#### DATA PROVIDED:
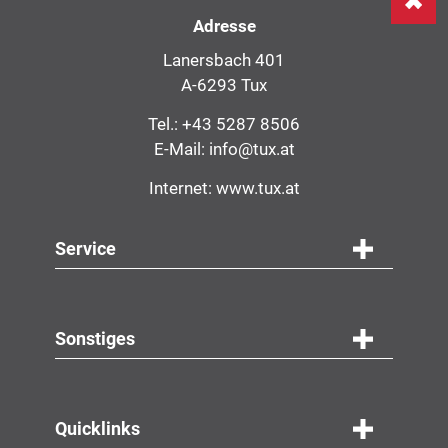
Adresse
Lanersbach 401
A-6293 Tux
Tel.:
+43 5287 8506
E-Mail:
info@tux.at
Internet:
www.tux.at
Service
Navigation
Service
Sonstiges
Quicklinks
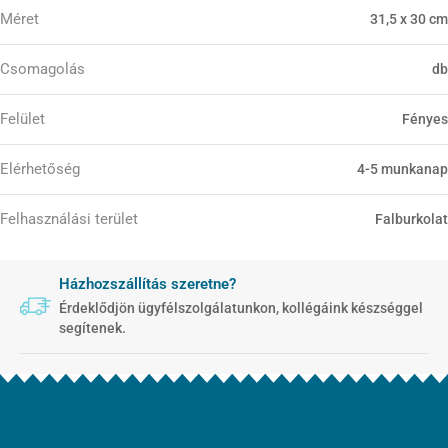
Méret
31,5 x 30 cm
Csomagolás
db
Felület
Fényes
Elérhetőség
4-5 munkanap
Felhasználási terület
Falburkolat
Házhozszállítás szeretne?
Érdeklődjön ügyfélszolgálatunkon, kollégáink készséggel
segítenek.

#### TRY IT:
Copy out the text of all the entries again with "Fényes" swapped for "Matt", leaving every other word as it is. Leave the pictures out of your answer.

#### RESPONSE FOR THIS EXERCISE:
Adresse
Lanersbach 401
A-6293 Tux
Tel.:
+43 5287 8506
E-Mail:
info@tux.at
Internet:
www.tux.at
Service
Navigation
Service
Sonstiges
Quicklinks
Méret
31,5 x 30 cm
Csomagolás
db
Felület
Matt
Elérhetőség
4-5 munkanap
Felhasználási terület
Falburkolat
Házhozszállítás szeretne?
Érdeklődjön ügyfélszolgálatunkon, kollégáink készséggel
segítenek.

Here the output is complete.